◆ Your goal: Using the records below, transcribe word for word the stretch from the line that contains "expression is appreciated" through the line that contains "cells in human", both end lines included, and nothing else.

(Stored items)
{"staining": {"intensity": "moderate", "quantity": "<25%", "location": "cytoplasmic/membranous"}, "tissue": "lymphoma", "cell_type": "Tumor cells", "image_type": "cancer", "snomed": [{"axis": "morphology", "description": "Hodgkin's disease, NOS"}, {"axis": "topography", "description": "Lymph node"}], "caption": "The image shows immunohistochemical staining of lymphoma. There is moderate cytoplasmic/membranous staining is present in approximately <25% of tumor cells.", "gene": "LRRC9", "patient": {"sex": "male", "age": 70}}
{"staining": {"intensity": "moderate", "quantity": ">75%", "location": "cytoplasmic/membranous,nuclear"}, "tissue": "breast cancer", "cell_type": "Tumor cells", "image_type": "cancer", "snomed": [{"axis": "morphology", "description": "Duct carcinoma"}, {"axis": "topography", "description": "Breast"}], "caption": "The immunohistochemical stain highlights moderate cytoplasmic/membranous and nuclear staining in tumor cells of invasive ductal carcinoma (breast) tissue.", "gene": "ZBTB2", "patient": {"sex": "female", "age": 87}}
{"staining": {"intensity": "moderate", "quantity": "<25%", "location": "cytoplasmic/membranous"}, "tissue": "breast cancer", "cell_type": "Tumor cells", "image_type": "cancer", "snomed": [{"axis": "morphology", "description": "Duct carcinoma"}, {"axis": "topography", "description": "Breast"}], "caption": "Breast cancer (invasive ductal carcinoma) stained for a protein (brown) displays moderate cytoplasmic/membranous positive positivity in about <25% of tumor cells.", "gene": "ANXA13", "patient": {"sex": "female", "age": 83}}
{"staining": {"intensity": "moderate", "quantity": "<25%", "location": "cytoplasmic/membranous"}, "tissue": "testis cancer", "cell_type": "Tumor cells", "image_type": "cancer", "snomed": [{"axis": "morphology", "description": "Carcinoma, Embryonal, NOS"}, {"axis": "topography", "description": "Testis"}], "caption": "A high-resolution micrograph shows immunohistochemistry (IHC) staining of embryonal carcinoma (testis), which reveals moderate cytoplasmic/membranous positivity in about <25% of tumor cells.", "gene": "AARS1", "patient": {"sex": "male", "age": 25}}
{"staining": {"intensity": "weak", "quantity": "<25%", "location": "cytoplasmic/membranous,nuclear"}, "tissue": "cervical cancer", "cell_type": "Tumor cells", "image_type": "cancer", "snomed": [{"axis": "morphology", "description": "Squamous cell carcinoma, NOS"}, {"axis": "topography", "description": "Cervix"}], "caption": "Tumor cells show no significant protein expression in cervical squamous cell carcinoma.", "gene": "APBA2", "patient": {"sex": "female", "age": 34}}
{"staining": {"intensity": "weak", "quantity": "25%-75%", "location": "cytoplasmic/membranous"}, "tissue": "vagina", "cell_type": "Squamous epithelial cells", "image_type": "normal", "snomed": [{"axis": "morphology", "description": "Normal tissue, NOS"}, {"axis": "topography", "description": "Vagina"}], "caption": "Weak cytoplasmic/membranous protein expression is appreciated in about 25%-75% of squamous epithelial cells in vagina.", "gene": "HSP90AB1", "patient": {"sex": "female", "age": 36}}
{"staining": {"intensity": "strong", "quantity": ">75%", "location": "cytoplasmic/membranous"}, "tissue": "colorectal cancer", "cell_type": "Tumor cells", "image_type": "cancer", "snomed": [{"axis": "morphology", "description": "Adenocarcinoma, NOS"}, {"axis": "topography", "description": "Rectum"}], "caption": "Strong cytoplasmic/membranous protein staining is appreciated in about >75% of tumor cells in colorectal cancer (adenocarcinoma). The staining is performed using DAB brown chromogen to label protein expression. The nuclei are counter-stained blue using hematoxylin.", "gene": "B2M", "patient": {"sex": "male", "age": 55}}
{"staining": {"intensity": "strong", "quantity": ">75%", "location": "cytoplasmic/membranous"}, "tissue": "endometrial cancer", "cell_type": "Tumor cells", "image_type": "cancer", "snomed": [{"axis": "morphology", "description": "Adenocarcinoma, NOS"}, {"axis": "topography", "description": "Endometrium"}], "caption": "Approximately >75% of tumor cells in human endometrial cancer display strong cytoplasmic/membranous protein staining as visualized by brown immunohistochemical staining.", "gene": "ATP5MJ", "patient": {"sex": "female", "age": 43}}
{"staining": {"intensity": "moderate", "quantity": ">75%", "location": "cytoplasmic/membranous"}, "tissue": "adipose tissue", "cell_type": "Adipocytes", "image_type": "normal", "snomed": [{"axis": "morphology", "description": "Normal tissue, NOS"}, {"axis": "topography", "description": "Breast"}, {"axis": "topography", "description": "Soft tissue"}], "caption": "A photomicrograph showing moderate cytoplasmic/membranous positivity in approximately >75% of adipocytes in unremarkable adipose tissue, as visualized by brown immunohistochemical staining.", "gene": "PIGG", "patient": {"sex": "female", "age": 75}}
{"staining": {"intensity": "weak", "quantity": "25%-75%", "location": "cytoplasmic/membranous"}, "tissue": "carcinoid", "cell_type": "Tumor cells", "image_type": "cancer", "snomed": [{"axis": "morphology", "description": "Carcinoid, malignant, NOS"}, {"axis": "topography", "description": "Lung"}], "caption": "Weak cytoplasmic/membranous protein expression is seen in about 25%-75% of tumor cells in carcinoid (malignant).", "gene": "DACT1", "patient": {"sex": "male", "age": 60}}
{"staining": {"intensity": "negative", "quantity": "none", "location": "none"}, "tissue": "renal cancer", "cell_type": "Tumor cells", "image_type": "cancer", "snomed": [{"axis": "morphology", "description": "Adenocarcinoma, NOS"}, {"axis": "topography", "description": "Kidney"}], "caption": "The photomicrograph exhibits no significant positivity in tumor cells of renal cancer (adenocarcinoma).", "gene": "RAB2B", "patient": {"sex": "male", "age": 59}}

◆ Task output:
{"staining": {"intensity": "weak", "quantity": "25%-75%", "location": "cytoplasmic/membranous"}, "tissue": "vagina", "cell_type": "Squamous epithelial cells", "image_type": "normal", "snomed": [{"axis": "morphology", "description": "Normal tissue, NOS"}, {"axis": "topography", "description": "Vagina"}], "caption": "Weak cytoplasmic/membranous protein expression is appreciated in about 25%-75% of squamous epithelial cells in vagina.", "gene": "HSP90AB1", "patient": {"sex": "female", "age": 36}}
{"staining": {"intensity": "strong", "quantity": ">75%", "location": "cytoplasmic/membranous"}, "tissue": "colorectal cancer", "cell_type": "Tumor cells", "image_type": "cancer", "snomed": [{"axis": "morphology", "description": "Adenocarcinoma, NOS"}, {"axis": "topography", "description": "Rectum"}], "caption": "Strong cytoplasmic/membranous protein staining is appreciated in about >75% of tumor cells in colorectal cancer (adenocarcinoma). The staining is performed using DAB brown chromogen to label protein expression. The nuclei are counter-stained blue using hematoxylin.", "gene": "B2M", "patient": {"sex": "male", "age": 55}}
{"staining": {"intensity": "strong", "quantity": ">75%", "location": "cytoplasmic/membranous"}, "tissue": "endometrial cancer", "cell_type": "Tumor cells", "image_type": "cancer", "snomed": [{"axis": "morphology", "description": "Adenocarcinoma, NOS"}, {"axis": "topography", "description": "Endometrium"}], "caption": "Approximately >75% of tumor cells in human endometrial cancer display strong cytoplasmic/membranous protein staining as visualized by brown immunohistochemical staining.", "gene": "ATP5MJ", "patient": {"sex": "female", "age": 43}}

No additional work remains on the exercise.